Formation of n-alkane-2-ones and n-alkane-2-ols from triglycerides by a black yeast, Aureobasidium

The n-alkane-forming-strains were screened from soil by checking n-alkane-2-one (2-one) formation from both synthetic and natural triglycerides. All of the 2-one-accumulative strains were filamentous fungi with the exception of a black yeast (SM-25). The yeast (SM-25) was identified to be a strain which belongs to the genus Aureobasidium, and had the following interesting activity: extracellular accumulation of n-undecane-2-one (C 11-2-one) and n-undecane-2-ol (C 11-2-ol) in significant yields with consumption of lauric acid (C 12:0), a major component, in palm-kernel oil. The maximal accumulations of 2-ones and 2-ols were achieved in 4-d and 6-d cultures, respectively, with a subsequent decrease in their volume. The time-shift in the maximal accumulation suggests that 2-one is a precursor for 2-ol. When synthetic triglycerides were used as substrate, the yeast indicated a specific accumulation of n-pentane-2-one (C 5-2-one) in a high yield and of n-pentane-2-ol (C 5-2-ol) in a low yield with consumption of tricaproin (caproic triglyceride). In tricaprylin-, tricaprin- and trilaurin-basal media, accumulation of 2-one and 2-ol was small or undetectable.
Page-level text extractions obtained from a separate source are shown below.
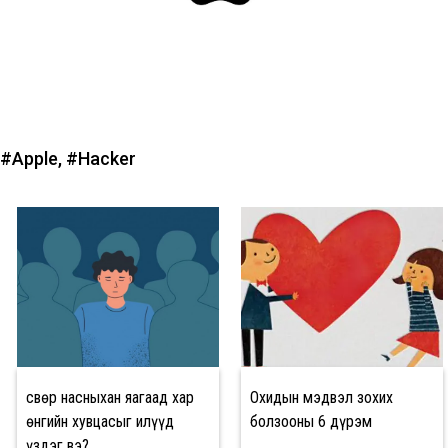
#Apple,
#Hacker
Өсвөр насныхан яагаад хар
Охидын мэдвэл зохих
өнгийн хувцасыг илүүд
болзооны 6 дүрэм
үздэг вэ?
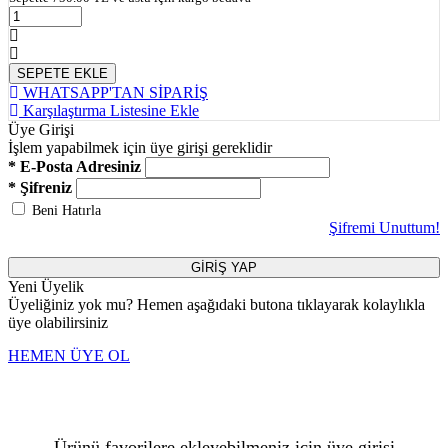
SEPETE EKLE
WHATSAPP'TAN SİPARİŞ
Karşılaştırma Listesine Ekle
Üye Girişi
İşlem yapabilmek için üye girişi gereklidir
* E-Posta Adresiniz
* Şifreniz
Beni Hatırla
Şifremi Unuttum!
GİRİŞ YAP
Yeni Üyelik
Üyeliğiniz yok mu? Hemen aşağıdaki butona tıklayarak kolaylıkla
üye olabilirsiniz
HEMEN ÜYE OL
Ürünü favorilere ekleyebilmeniz için üye girişi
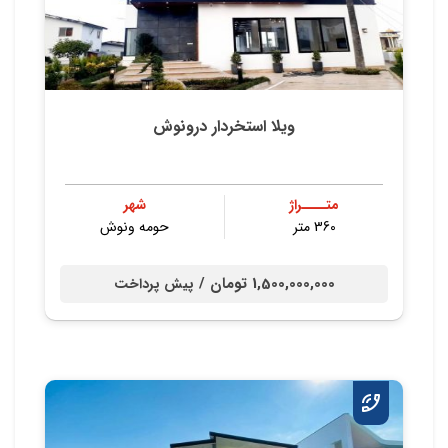
ویلا استخردار درونوش
متــــراژ
شهر
360 متر
حومه ونوش
1,500,000,000 تومان /
پیش پرداخت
Although there is a clear discrepancy between molecular species of 2-ones and 2-ols formed from palm-kernel oil and synthetic triglycerides, we don't have a clear explanation for this yet. In order to clarify the metabolic pathway in the yeast for n-alkane-2-one or n-alkane-2-ol formation from fatty acids, the metabolites from 2-ones and 2-ols were characterized. Subsequently, the occurrence of interconversion between n-alkane-2-one and n-alkane-2-ol by the yeast cells was demonstrated. This observation did not lead us to a definite answer to the question: which is the upstream intermediate in the fatty-acid-metabolic pathway, 2-one or 2-ol?